2. Setiap membuka gerai baru, The Body Shop tidak pernah mengadakan perayaan. Sebelumnya mereka memberi himbauan terlebih dahulu kepada para supplier untuk tidak mengirim karangan bunga (karangan bunga hanya berakhir menjadi sampah).
3. Berpartisipasi pada program Earth Hour, dilakukan oleh 63 gerai. Dari situ terhitung menghemat sekitar 150.000 watt
Program-program mereka bukan saja diberlakukan di luar saja, beberapa kebijakan “hijau” juga telah diberlakukan di kantornya. Ibu Rika adalah salah satu pencetusnya dan didukung oleh pihak-pihak direksi.
- Kebijakan pelarangan penggunaan styrofoam dan botol plastik. Sudah berjalan selama 3 tahun. Kebijakan ini memberi dampak yang sangat besar. Sekarang mereka melihat styrofoam menjadi barang yang tabu.
- Kebijakan membawa tempat minum dan makan sendiri di acara-acara internal kantor
- Pengelolaan kertas, menggunakan kertas harus bolak balik. Jika telah terpakai semua, kertas baru dikirimkan ke bagian packaging untuk digunakan kembali.
- Sosialisasi dan edukasi kepada karyawan yang baru
- Pembuatan ratusan lubang biopori di halaman kantor
- Komunitas Bike to Work. Didukung dengan fasilitas kantor seperti tempat mandi, loker, dan parkir sepeda
- Garage sale. Diawali dengan kegiatan “clean up your desk” selama 2 jam, biasanya pada hari kamis. Kemudian di hari Jumat karyawan diminta membawa barang-barang yang tidak terpakai di rumah. Hasil penjualan diberikan ke LSM.
The BodyShop meraih penghargaan 1st Winner green office competition in 2009. Beberapa kunci keberhasilan mereka adalah :
1. Customer be the first to involve
2. Improve grass roof communication as the beneficiaries in step
3. Invest in internal responsibility (staff training)
4. Talk the walk, not walk the talk
5. Innovation, be different
6. Building alignment with others
Nah, saya bukannya mau promosi perusahaan mereka lho ya. Yang mau saya soroti di sini adalah ketika kita mau berkoar-koar tentang sesuatu, misalnya dalam kaitannya di sini adalah tentang lingkungan, maka berkacalah dulu ke dalam internal komunitas kita, khususnya pada diri sendiri :) Oleh karena itu saya merasa perlu untuk share ini nih karena brand Body Shop ini pasti sudah dikenal oleh kalian semua. Nah dari kampanye lingkungan yang mereka lakukan, apakah kantor mereka juga "hijau?" dan ternyata mereka juga berlaku sampai ke situ lho. Bagaimana dengan kamu dan komunitasmu? :)

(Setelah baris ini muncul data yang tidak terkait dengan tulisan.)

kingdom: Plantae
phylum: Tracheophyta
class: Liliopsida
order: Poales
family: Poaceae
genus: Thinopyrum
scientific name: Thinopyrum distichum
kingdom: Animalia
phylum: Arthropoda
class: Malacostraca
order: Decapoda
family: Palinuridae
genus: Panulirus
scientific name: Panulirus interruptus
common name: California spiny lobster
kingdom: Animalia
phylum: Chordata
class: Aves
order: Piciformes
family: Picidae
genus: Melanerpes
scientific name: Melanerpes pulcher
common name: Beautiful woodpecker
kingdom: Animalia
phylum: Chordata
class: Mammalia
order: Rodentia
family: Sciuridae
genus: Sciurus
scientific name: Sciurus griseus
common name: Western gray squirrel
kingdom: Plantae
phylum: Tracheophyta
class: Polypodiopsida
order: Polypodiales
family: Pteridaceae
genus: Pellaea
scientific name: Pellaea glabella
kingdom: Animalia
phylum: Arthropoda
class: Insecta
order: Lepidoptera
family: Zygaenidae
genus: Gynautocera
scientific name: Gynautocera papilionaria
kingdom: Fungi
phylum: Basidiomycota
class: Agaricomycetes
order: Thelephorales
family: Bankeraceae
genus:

Pembicara kedua adalah Iben Yuzenho, National Director of Eco-Indonesia.
Mas Iben memulai ceritanya dengan memutar film. Intinya yang mau disampaikan adalah bahwa hal-hal yang penting ketika kita melihat suatu permasalahan adalah tinjau soal : Aktor (pelaku), situasi, dan sistem. Aktor kaitannya dengan siapa yang berperan dibaliknya, kemudian bagaimana situasi di sekitarnya, dan sistem adalah kaitannya dengan kebijakan yang dibuat di lingkungan tersebut.
Inilah bentuk gambaran hasil diskusi tim Eco Indonesia mengenai “Going Green Activities” :
“Refers to fashion that becomes popular in a culure (or subcultures) relatively quickly, remains popular for a while then loses popularity dramatically.”
“A fashion that is taken up with great enthuism in a period of time”
Begitu pula mengenai isu global warming, ada pendapat yang mengatakan :
Q : How do you feel about global warming?
A : Obvious nonsense, makes nice or bad people feel good about themselves to do their bit for the planet. Costing trillions of dollars to go “greener” with the blessing got caring souls & the Kyoto Protocol (Charles Saatchi)
Hmmm.. Sekarang isu lingkungan sedang marak-maraknya nih. Semua orang mulai menjalankan "gaya hidup yang hijau". Tetapi apakah itu hanya "Fad"? Yaitu tren yang hanya sekejap saja lalu akan hilang? Menurut saya pribadi, hal itu bukanlah masalah ketika green lifestyle menjadi sebuah tren tersendiri. Tetapi yang perlu digaris bawahi adalah tren itu harus terus ada dan pada akhirnya menjadi sebuah kebudayaan. Suatu kebiasaan akan menjadi budaya ketika itu dilakukan secara terus menerus. Jadi, untuk pertanyaan "green lifestyle, gaya hidup atau hidup gaya? " bagaimana menurutmu?